The tier assignment for each agent is based on two criteria:
- Regulatory consequence of error: sanctions/PEP false negatives have severe consequences (Premium), adverse media misses are significant (Mid), registry extraction errors are recoverable (Value), classification errors are low-impact (Budget)
- Task cognitive complexity: synthesis across multiple conflicting sources requires strong reasoning (Premium), structured extraction from APIs requires instruction following (Value)
Consequences
Positive
- Estimated 40-60% cost reduction per investigation compared to using Premium tier for all agents, while maintaining maximum accuracy on compliance-critical tasks
- Environment variable overrides enable model changes in production without code deployment -- critical for responding to model deprecation announcements or pricing changes
- Single
get_model_for_agent()function provides a clear audit point for which model was used for each agent execution, supporting EU AI Act Article 11 documentation requirements - Tier boundaries make the cost-quality tradeoff explicit and reviewable, rather than having ad-hoc model choices scattered across 13 agent files
Negative
- Fixed tier assignments may not reflect the actual difficulty of a specific case -- a particularly complex registry extraction might benefit from a Premium model, but will always get Value tier
- Four tiers is a coarse granularity; some agents may be over-provisioned or under-provisioned relative to their actual needs
- Environment variable overrides affect all cases equally -- there is no mechanism to escalate model tier for high-risk cases
Neutral
- Model tier selection is logged alongside prompt version (see ADR-0026) in the agent execution audit trail
- Tier assignments are reviewed quarterly as part of cost optimization and quality assurance cycles
- New agents added to the pipeline must be explicitly assigned a tier -- there is no default, forcing a conscious decision about model requirements
Alternatives Considered
Alternative 1: Single Model for All Agents
- Why rejected: Either all agents use the most expensive model (GPT-5.2 x 13 agents = high per-case cost that scales linearly with volume) or all agents use a cheaper model (unacceptable accuracy risk on sanctions resolution and synthesis, where false negatives have regulatory consequences).

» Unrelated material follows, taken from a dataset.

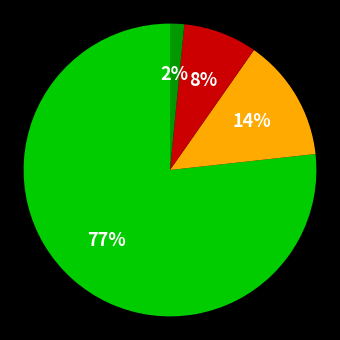

Does any single category account for the majority?

Yes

A one-size-fits-all approach cannot balance cost and quality across tasks with fundamentally different cognitive demands.
Alternative 2: Per-Agent Hardcoded Model Strings
- Why rejected: Scattering model identifiers across 13 agent files creates configuration fragmentation. Operations cannot see or change the model allocation without reading every agent file. A model deprecation announcement requires modifying 13 files, testing each, and redeploying -- versus changing one environment variable with the tiered approach.
Alternative 3: Dynamic Model Selection Based on Case Complexity
- Why rejected: Determining case complexity before running the agents requires a pre-analysis step, which itself consumes model inference time and cost. The complexity assessment must happen before the investigation starts (to select models), but meaningful complexity can only be determined after investigation begins (a circular dependency). Fixed tiers based on task type are simpler, predictable, and avoid this bootstrapping problem.